17.   By contrast, the respondent said he had an ICBC report where the car “passed” an inspection. He did not file that document in evidence.

18.   I find that the applicant paid the deposit on the car pending a satisfactory accident and claims history report. Because that report showed the car was a total loss that was rebuilt, I find the applicant is entitled to a refund of his deposit.

19.   In making this finding, I rely on the reasoning in Mitchell v. Menezes, 2018 BCCRT 694 which, while not binding on me, I find persuasive. In Mitchell, at paragraph 17, the tribunal vice-chair wrote that when a deposit was paid, there was no ‘meeting of the minds’ between the parties that it was non-refundable. Thus, there was no binding agreement that the deposit was non-refundable, and the applicant was entitled to a refund of the deposit.

20.   I order the respondent to refund the applicant the $1,000.
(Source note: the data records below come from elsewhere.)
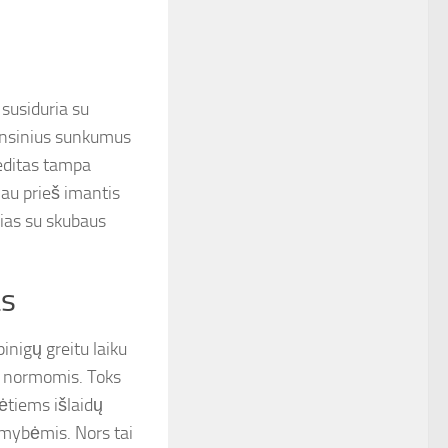
susiduria su
inansinius sunkumus
editas tampa
iau prieš imantis
usias su skubaus
as
inigų greitu laiku
ų normomis. Toks
ėtiems išlaidų
imybėmis. Nors tai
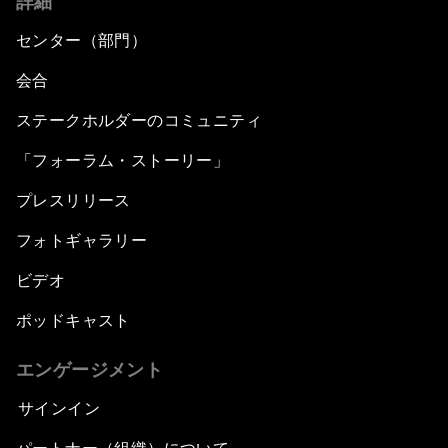
詳細
センター（部門）
会合
ステークホルダーのコミュニティ
「フォーラム・ストーリー」
プレスリリース
フォトギャラリー
ビデオ
ポッドキャスト
エンゲージメント
サインイン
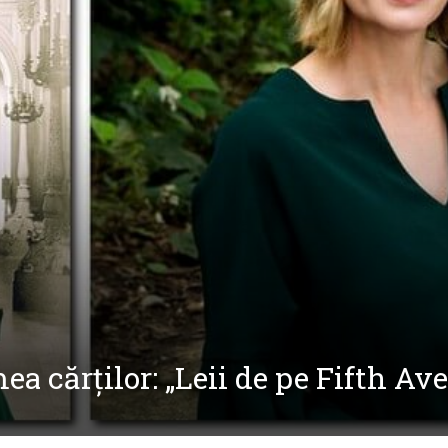
mea cărților: „Leii de pe Fifth A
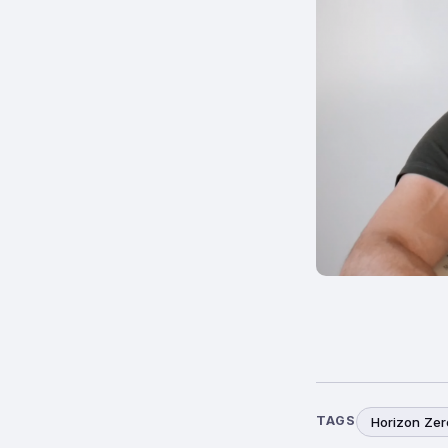
TAGS
Horizon Ze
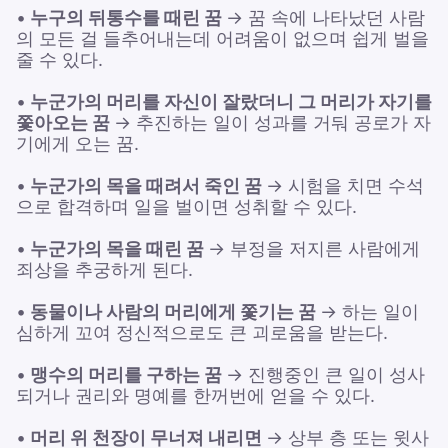
•
누구의 뒤통수를 때린 꿈
→ 꿈 속에 나타났던 사람
의 모든 걸 들추어내는데 어려움이 없으며 쉽게 벌을
줄 수 있다.
•
누군가의 머리를 자신이 잘랐더니 그 머리가 자기를
쫓아오는 꿈
→ 추진하는 일이 성과를 거둬 공로가 자
기에게 오는 꿈.
•
누군가의 목을 때려서 죽인 꿈
→ 시험을 치면 수석
으로 합격하며 일을 벌이면 성취할 수 있다.
•
누군가의 목을 때린 꿈
→ 부정을 저지른 사람에게
죄상을 추궁하게 된다.
•
동물이나 사람의 머리에게 쫓기는 꿈
→ 하는 일이
심하게 꼬여 정신적으로도 큰 괴로움을 받는다.
•
맹수의 머리를 구하는 꿈
→ 진행중인 큰 일이 성사
되거나 권리와 명예를 한꺼번에 얻을 수 있다.
•
머리 위 천장이 무너져 내리면
→ 상부 층 또는 윗사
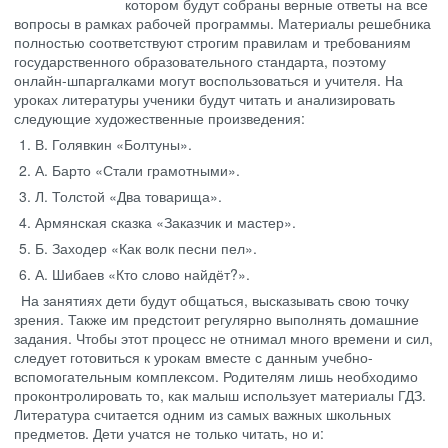
котором будут собраны верные ответы на все
вопросы в рамках рабочей программы. Материалы решебника
полностью соответствуют строгим правилам и требованиям
государственного образовательного стандарта, поэтому
онлайн-шпаргалками могут воспользоваться и учителя. На
уроках литературы ученики будут читать и анализировать
следующие художественные произведения:
В. Голявкин «Болтуны».
А. Барто «Стали грамотными».
Л. Толстой «Два товарища».
Армянская сказка «Заказчик и мастер».
Б. Заходер «Как волк песни пел».
А. Шибаев «Кто слово найдёт?».
На занятиях дети будут общаться, высказывать свою точку
зрения. Также им предстоит регулярно выполнять домашние
задания. Чтобы этот процесс не отнимал много времени и сил,
следует готовиться к урокам вместе с данным учебно-
вспомогательным комплексом. Родителям лишь необходимо
проконтролировать то, как малыш использует материалы ГДЗ.
Литература считается одним из самых важных школьных
предметов. Дети учатся не только читать, но и:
21.   Under section 49 of the Act, and tribunal rules, the tribunal will generally order an unsuccessful party to reimburse a successful party for tribunal fees and reasonable dispute-related expenses. I see no reason in this case not to follow that general rule. I find the applicant is entitled to reimbursement of $125 in tribunal fees and $11.00 for registered mail costs to serve the Dispute Notice, which I find to be reasonable dispute-related expenses.

ORDERS

22.   Within 30 days of the date of this order, I order the respondent to pay the applicant a total of $1,146.32, broken down as follows:

a.    $1,000 as a refund of the deposit,

b.    $10.32 in pre-judgment interest under the Court Order Interest Act, from August 9, 2018 to the date of this decision, and

c.    $136 for $125 in tribunal fees and $11 for dispute-related expenses.

23.   The applicant is entitled to post-judgment interest, as applicable.

24.  Under section 48 of the Act, the tribunal will not provide the parties with the Order giving final effect to this decision until the time for making a notice of objection under section 56.1(2) has expired and no notice of objection has been made. The time for filing a notice of objection is 28 days after the party receives notice of the tribunal’s final decision.

25.  Under section 58.1 of the Act, a validated copy of the tribunal’s order can be enforced through the Provincial Court of British Columbia. A tribunal order can only be enforced if it is an approved consent resolution order, or, if no objection has been made and the time for filing a notice of objection has passed. Once filed, a tribunal order has the same force and effect as an order of the Provincial Court of British Columbia.